What is Spastic Cerebral Palsy?

Cerebral palsy is a common term that covers a range of issues relating to abnormal brain development, affecting motor development and resulting in permanent issues with movement. Spastic cerebral palsy is the most common type of cerebral palsy, characterised by stiff muscles and jarring movements.  

 

Spasticity – what is the cause?

 

The cause of spasticity is damage to a specific area – or cross section – of the brain known as the motor cortex, which runs roughly from the top of one ear to the top of the other ear.

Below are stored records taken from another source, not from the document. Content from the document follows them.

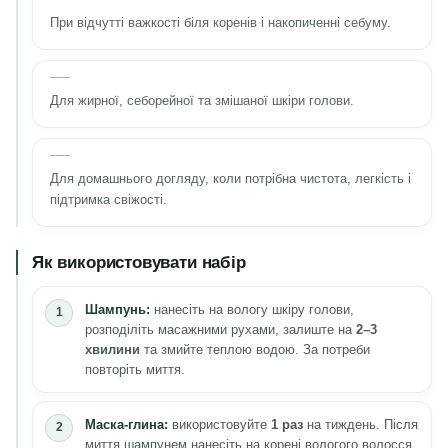
При відчутті важкості біля коренів і накопиченні себуму.
Для жирної, себорейної та змішаної шкіри голови.
Для домашнього догляду, коли потрібна чистота, легкість і
підтримка свіжості.
Як використовувати набір
Шампунь:
нанесіть на вологу шкіру голови,
розподіліть масажними рухами, залиште на
2–3
хвилини
та змийте теплою водою. За потреби
повторіть миття.
Маска-глина:
використовуйте
1 раз
на тиждень. Після
миття шампунем нанесіть на корені вологого волосся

Damage to this part of the brain can occur in the womb, during birth, or during the developmental stages of the brain after birth. The cause can even be related to medical negligence due to improper care on behalf of medical staff (i.e. failure to act or taking the incorrect action) or through injuries caused by negligent medical staff. For more information, speak to a cerebral palsy lawyer in Chicago

 

What are the physical effects of spasticity?

 

In the upper limbs, spastic cerebral palsy causes a noticeable flexion in the joints, meaning the elbow, wrist, and fingers will appear to be bent at all times (or in the case of the fingers, clenched or fisted). Likewise, cerebral palsy affects the flexion of the joints in the lower limbs. This could include flexion of the hip that results in leaning when standing or a raised hip when lying down, a pulling together of the thighs (i.e. closed legs in a natural seated or standing position), flexed knee joints, and pointed toes.

 

The day-to-day effects of spasticity include:

 

  • Inability to manipulate objects (resulting in issues with hygiene, getting dressed, writing or using electronic devices, eating and drinking)
  • Inability to walk unaided
  • Inability to stand or sit upright – assistance is required in shifting positions (e.g. repositioning in bed).

 

How can spastic cerebral palsy impact speech?

 

Along with the prominent effects of cerebral palsy on the major muscle groups in the trunk and limbs, smaller muscle groups in the face and neck can also be affected (which in turn can affect speech).

 

The effects of cerebral palsy on speech include:

 

  • General slurring of words
  • Laboured facial movements that result in slower or imprecise speech
  • The sound of the voice may be affected due to flexion of the muscles in the vocal folds

Communicating via picture boards or electronic devices are common solutions to barriers in communication caused by spastic cerebral palsy.